Um pouco mais de um ano depois que haviam se amado, naquele fim


de semana em que Joss a pedira em casamento, Cathy olhava para ele
de pé, próximo à janela, com o filhinho de três meses nos braços. A sala
estava cheia de convidados.
— O batizado foi lindo — Mary comentou —, e Joshua se comportou
muito bem. — Então, lançou um olhar úmido em direção a Sophy e
John. — Sei que eles querem esperar mais um pouco para terem um
bebê, mas confesso que estou ansiosa para ter mais um netinho. Cathy,
você está ótima.
— Sim. Tive uma gravidez muito tranqüila, embora Joss insistisse em
me tratar como se eu estivesse doente. A segunda gravidez é bem mais
fácil do que a primeira.
Comovida, tornou a admirar a cena que se tornara sua favorita nos
últimos três meses: Joss com o bebê no colo, todo sorridente. A
princípio, ao descobrir-se grávida, temera pela reação de Sophy, mas a
filha ficara absolutamente encantada com a notícia de que teria um
irmãozinho.
Na verdade, a vinda de Joshua modificara a vida de todos para
melhor. Principalmente a de Cathy, ajudando-a a superar de vez o
preconceito de que, aos trinta e sete anos, a mulher deveria se portar
como uma senhora, e não como um ser humano em plena flor da idade.

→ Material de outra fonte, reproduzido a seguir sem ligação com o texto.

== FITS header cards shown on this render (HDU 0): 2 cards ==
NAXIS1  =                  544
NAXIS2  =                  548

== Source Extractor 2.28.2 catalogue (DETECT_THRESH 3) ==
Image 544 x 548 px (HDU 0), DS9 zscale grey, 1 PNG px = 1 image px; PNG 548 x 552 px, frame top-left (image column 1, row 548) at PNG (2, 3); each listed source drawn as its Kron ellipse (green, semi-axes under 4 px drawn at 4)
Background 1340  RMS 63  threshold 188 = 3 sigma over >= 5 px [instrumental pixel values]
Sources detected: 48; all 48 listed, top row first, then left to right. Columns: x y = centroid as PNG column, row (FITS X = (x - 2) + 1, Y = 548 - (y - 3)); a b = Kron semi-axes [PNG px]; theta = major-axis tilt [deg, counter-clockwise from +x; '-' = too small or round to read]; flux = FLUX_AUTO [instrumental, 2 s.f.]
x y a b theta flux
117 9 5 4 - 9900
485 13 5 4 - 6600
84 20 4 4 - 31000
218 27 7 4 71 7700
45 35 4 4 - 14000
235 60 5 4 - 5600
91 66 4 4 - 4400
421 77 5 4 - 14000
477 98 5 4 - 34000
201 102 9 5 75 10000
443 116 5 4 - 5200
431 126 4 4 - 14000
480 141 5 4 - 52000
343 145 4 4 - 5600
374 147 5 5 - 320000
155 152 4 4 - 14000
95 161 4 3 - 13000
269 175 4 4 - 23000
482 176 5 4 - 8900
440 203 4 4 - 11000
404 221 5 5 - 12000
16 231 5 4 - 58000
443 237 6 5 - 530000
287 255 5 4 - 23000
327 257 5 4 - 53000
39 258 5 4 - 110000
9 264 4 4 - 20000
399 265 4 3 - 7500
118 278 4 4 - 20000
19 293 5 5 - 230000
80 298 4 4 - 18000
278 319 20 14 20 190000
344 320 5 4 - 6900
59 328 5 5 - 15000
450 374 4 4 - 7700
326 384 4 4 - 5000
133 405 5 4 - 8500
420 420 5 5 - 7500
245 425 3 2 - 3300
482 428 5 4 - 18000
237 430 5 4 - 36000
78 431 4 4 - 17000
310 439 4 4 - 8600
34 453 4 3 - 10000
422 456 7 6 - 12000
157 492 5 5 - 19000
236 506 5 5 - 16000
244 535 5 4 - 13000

Ao se surpreender sendo observada pela esposa, Joss aproximou-se
discretamente e murmurou-lhe ao ouvido:
— Cuidado com esses olhares, sra. Bennett, ou já se esqueceu de
como foi que tudo terminou da última vez que me fitou com esses olhos?
— Sabe de uma coisa? Acho que um filho único pode se tornar uma
criança problemática, egoísta.
— Nem pense nisso. Já quase morri de apreensão, com sua gravidez.
— Ora, que bobagem... As mulheres de quarenta, hoje em dia, não se
preocupam com esse tipo de coisa. Além do que, tenho apenas trinta e
oito!
— Ah, é? E o que houve com aquela provecta senhora de trinta e
sete?
— Abandonei-a desde que o reencontrei.